Core Concepts
Web publishers are increasingly seeking ways to keep their content out of the training datasets for generative AI models in order to safeguard their intellectual property. New technical standards and opt-out protocols are emerging to empower publishers with finer control over how their data is used by AI applications.
Abstract
This paper provides a comprehensive overview of the legal and technical landscape surrounding web content control for generative AI.
The legal background section outlines the key intellectual property and data protection regulations in the EU and US that govern the use of web content, particularly in the context of text and data mining (TDM) activities. The EU's 2019 DSM Directive offers a regulatory framework that allows rightsholders to opt out of certain TDM uses through machine-readable formats.
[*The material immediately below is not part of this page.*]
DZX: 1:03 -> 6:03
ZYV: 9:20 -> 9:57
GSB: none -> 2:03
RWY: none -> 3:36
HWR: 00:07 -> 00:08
The technical background section introduces the Robots Exclusion Protocol (REP) as the dominant mechanism for content control on the web, as well as various past and present initiatives to extend or refine this protocol, such as ACAP, RightsML, and C2PA. However, these existing standards have limitations in addressing the specific needs of web publishers in the face of generative AI advancements.
The paper then evaluates six recent ad hoc standards that have emerged to provide opt-out mechanisms for web publishers, including enhancements to robots.txt, usage-specific user agents, the learners.txt file, new meta tags, image metadata, and the TDM Reservation Protocol. These proposals are assessed based on their technique, level of granularity, associated terms, and scope of the opt-out.
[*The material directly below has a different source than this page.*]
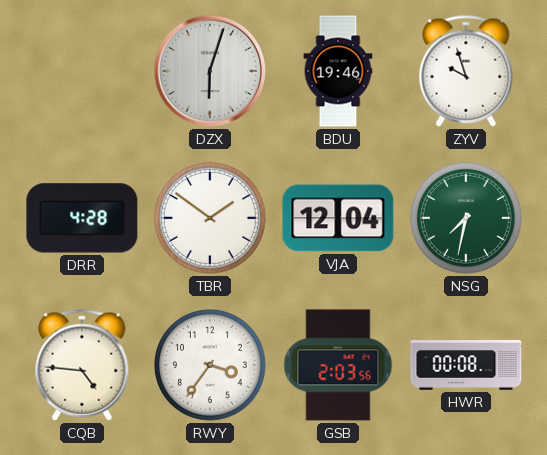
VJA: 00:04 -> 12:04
An empirical study is also presented, which examines the current adoption rates of these various opt-out approaches across a large sample of websites. The findings suggest that while some initiatives, such as usage-specific user agents, have seen notable adoption, the overall landscape remains fragmented, with most ad hoc standards still struggling to gain widespread traction among web publishers.
The paper concludes that the current technical solutions are either idealistic and poorly adopted, or specific to certain AI applications, leaving webmasters with the overwhelming task of implementing multiple micro-standards to protect their data from unwanted AI/ML-related use. The need for a more comprehensive and widely accepted standard remains a key challenge in this evolving landscape of web content control.